На кого учиться и что именно играть? Вот в чём вопрос... . Если "Начну учиться классике, а там уж как пойдёт", то Грандина.


----------



## Songti Sukjarean (27 Мар 2021)

Kuzalogly написал(а):


> Это очень разные инструменты. Грандина вообще по-нашему не баян). Плоские тусклые басы, зато неплоха правая.
> Рубин- вещь). Басы с дрожанием оконных рам, весьма скромно в правой. Очень скромно.
> На кого учиться и что именно играть? Вот в чём вопрос... . Если "Начну учиться классике, а там уж как пойдёт", то Грандина.


Я хочу использовать его для частных уроков

Я никогда не играл в рубин.
Раньше я играл, но grandin


И я должен купить один.

Но я не знаю, как получить ту, в которую раньше играл (WM grandina)
Или другое хорошее


----------



## vev (27 Мар 2021)

Songti Sukjarean, 

Вы бы репертуар описали, который будете исполнять...
Какую музыку играть собираетесь?

Именно от этого, а не от опыта игры на чем-то, зависит выбор.
Я бы остановился на Грандине


----------



## Songti Sukjarean (27 Мар 2021)

vev написал(а):


> Songti Sukjarean,
> 
> Вы бы репертуар описали, который будете исполнять...
> Какую музыку играть собираетесь?
> ...


спасибо за совет

я новичок
я хочу играть в русском стиле


----------



## vev (27 Мар 2021)

Songti Sukjarean, 

Если нет желания играть Баха и полифонии - рекомендую еще раз Грандину. Единственно, из-за чего стоит рассматривать Рубин - это выборная левая клавиатура.


----------



## vyachek (27 Мар 2021)

Songti Sukjarean написал(а):


> я хочу играть в русском стиле


У Грандины нет полноценного "баянного" звука - одноголосный очень слабый. Но можно убрать розлив, настроив инструмент в чистый унисон. Появится такой же тембр, что и у Рубина, можно играть русские песни.


----------



## MAN (27 Мар 2021)

vyachek написал(а):


> У Грандины нет полноценного "баянного" звука - одноголосный очень слабый. Но можно убрать розлив, настроив инструмент в чистый унисон. Появится такой же тембр, что и у Рубина, можно играть русские песни.

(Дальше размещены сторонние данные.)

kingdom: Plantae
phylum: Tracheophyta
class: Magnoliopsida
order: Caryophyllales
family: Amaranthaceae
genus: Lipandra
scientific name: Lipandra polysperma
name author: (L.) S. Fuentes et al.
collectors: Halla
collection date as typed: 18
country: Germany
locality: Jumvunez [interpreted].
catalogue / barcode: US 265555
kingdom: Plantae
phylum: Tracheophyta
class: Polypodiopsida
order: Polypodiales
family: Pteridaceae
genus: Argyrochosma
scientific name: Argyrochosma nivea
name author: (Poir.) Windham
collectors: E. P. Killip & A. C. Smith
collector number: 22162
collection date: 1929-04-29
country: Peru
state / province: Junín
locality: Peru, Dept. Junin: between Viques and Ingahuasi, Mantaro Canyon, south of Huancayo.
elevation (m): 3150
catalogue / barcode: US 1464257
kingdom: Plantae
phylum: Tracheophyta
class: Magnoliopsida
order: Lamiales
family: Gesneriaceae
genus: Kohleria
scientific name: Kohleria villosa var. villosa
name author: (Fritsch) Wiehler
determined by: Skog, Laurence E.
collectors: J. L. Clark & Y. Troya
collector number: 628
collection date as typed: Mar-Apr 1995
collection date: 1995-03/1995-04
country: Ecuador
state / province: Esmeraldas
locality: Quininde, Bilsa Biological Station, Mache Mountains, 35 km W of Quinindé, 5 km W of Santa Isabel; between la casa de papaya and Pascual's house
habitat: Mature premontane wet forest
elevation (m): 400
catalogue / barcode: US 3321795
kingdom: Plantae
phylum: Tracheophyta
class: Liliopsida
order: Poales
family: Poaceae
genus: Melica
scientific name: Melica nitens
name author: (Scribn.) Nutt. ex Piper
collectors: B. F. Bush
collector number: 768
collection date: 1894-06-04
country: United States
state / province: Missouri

А совершенно необходимый для полноценного баянного звука бас при этом тоже появится?


----------



## vyachek (28 Мар 2021)

MAN написал(а):


> А совершенно необходимый для полноценного баянного звука бас при этом тоже появится?


Бас, появляется при использовании левого полукорпуса от Ясной Поляны. Если вы помешаны на Грандине, то такие услуги предлагаются на Авито. А уж для совсем истинных "грандинистов" на Авито есть вариант Грандины, в которой левый полукорпус и голоса в правой от аккордеона Weltmeister Supita. Так, что небольшой апгрейд, и инструмент становится вполне себе ничего. Любой каприз, за ваши деньги.


----------



## Kuzalogly (28 Мар 2021)

vyachek написал(а):


> Если вы помешаны на Грандине,


Он то, как раз, и не помешан на ней). Ибо это не баян ни разу.


----------



## AlexDm (28 Мар 2021)

Songti Sukjarean написал(а):


> спасибо за совет
> 
> я новичок
> я хочу играть в русском стиле


----------



## AlexDm (28 Мар 2021)

Если Вам нужен инструмент с настоящим русским звучанием, то лучше поискать тульский цельнопланочный баян. Вот такой:


----------



## Songti Sukjarean (29 Мар 2021)

Мне не удобно покупать в avito.ru потому что Я не в россии
Мне удобно покупать в ebay но Есть несколько вариантов
А в некоторых магазинах цена не разумная.

И это мой выбор


----------



## Kuzalogly (29 Мар 2021)

Посмотрел Ваш скрин. Если выборка не важна, но нужно русское звучание- там Кировский-3 вообще вне конкуренции. Я свой продавал- очередь была на километр... . Но, конечно, он нужен в идеальном состоянии за указанные деньги).


----------



## vev (29 Мар 2021)

Дался, вам господа, этот "русский тембр"???
Ну делите вы на 10 то, что пишет новичок. У него пока кроме неких смутных представлений ничего нет. Ну вот купит он нечто, с надписью "Рубин", помучится с ним и забросит все это к чертовой матери. Для обучения, как мне кажется, Грандина будет поинтереснее. Да, в ней нет "рычащего" баса. А так ли он нужен?


----------



## vyachek (29 Мар 2021)

Вряд ли найдется музыкант, который поиграв на Грандине захочет вернуться к инструментам формата Рубин, даже несмотря на бас. Здесь фактор роста имеет место быть. Рубин - шаг назад.


----------



## MAN (29 Мар 2021)

vev написал(а):


> Дался, вам господа, этот "русский тембр"???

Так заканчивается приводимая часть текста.